The Berry Garden residents are Black, white, Hispanic and Asian. They are students and white-collar workers and blue-collar ones. A few have lived in the development since its inception. Several have moved there in recent years and were unaware of the partnership that conceived it. Some said their real estate agents steered them to the development. All of those interviewed praised Berry Garden.

“Nobody knows it’s back here,” said Brenda Beyer, a businesswoman who moved in recently to be near family. “It’s a quiet neighborhood. I have good neighbors, and that’s really important.” A banner bearing the words “Welcome Friends” hangs in her front yard.

Her next-door neighbor, Courtney Whelan, purchased her house with her husband, a quality-control inspector, in 2017 for $130,000. Now, it has a market value of $225,000. The Whelans and their two small children enjoy the neighborhood, but are selling their house to move to Madison so they can be closer to family.

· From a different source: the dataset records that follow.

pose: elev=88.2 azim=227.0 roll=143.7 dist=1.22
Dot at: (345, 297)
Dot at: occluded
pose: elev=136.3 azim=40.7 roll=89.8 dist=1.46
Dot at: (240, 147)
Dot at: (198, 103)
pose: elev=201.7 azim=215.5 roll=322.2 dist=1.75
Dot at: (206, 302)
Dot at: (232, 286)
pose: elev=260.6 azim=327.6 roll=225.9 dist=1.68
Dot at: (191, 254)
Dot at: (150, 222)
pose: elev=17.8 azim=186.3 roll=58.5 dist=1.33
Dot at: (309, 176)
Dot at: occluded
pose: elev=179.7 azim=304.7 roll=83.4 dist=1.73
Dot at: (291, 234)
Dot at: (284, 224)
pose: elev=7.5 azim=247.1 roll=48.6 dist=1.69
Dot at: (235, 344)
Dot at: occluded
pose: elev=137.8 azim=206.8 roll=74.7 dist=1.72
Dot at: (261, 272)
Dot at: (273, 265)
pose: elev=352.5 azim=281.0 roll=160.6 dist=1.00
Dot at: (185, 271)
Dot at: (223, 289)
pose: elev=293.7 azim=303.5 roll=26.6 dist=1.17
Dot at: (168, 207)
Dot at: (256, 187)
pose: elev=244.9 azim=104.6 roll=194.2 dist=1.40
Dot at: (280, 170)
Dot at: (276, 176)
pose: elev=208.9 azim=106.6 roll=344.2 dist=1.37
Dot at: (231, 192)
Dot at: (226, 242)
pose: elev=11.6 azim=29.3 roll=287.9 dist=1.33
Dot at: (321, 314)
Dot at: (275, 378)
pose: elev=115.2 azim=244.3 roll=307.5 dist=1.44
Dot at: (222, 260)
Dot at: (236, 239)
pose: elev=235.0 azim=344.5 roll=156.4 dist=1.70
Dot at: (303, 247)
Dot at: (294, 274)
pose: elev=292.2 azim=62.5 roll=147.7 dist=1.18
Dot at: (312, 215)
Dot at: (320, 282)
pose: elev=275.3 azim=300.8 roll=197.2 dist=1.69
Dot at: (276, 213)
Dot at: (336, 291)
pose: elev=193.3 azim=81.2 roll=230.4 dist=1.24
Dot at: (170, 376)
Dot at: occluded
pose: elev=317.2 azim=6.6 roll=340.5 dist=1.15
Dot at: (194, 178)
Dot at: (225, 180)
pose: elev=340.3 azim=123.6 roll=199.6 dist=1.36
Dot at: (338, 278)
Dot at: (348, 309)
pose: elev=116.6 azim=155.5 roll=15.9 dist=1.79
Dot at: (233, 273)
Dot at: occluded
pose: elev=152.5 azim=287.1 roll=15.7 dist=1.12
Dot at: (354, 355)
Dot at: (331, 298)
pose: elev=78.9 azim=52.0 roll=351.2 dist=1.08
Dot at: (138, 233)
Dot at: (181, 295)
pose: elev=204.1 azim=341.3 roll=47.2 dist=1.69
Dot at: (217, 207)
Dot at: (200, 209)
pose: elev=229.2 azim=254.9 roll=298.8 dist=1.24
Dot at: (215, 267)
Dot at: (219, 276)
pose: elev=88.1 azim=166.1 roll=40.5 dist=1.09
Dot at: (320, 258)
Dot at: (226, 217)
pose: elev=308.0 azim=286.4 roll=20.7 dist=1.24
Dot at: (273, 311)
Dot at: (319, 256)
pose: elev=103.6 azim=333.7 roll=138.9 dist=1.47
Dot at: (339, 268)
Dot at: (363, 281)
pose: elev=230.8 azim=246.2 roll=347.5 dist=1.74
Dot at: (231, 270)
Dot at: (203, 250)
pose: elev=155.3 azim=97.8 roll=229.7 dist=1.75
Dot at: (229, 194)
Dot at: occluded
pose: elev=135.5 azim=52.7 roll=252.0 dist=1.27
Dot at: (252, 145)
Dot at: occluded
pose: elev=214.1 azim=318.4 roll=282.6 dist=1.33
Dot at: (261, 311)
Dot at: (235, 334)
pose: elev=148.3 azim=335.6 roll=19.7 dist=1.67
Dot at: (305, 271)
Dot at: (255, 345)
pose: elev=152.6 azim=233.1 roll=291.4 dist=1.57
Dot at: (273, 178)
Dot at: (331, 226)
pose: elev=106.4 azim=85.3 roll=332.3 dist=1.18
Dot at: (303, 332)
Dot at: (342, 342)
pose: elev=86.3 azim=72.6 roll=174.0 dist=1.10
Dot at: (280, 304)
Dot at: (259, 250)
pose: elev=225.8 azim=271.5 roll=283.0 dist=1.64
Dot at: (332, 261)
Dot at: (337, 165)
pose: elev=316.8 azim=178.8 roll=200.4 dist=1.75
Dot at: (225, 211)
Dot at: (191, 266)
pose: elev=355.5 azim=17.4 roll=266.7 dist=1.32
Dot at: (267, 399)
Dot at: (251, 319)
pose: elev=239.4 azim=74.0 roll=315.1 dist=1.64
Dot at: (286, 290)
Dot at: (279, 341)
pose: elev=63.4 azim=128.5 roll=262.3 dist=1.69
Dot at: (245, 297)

Kornelis, who helped start the FCHP when he was the head of the county’s community and economic development department, said, “The truth is that the program provided a template for success, but the real work was done by the participants who purchased their homes and who have continued to stay in their homes, building equity and wealth in places like Berry Garden.”

Reynolds said: “We need a lot more neighborhoods like this one, because so many more of our residents need to own their homes and build wealth to pass on to their children.”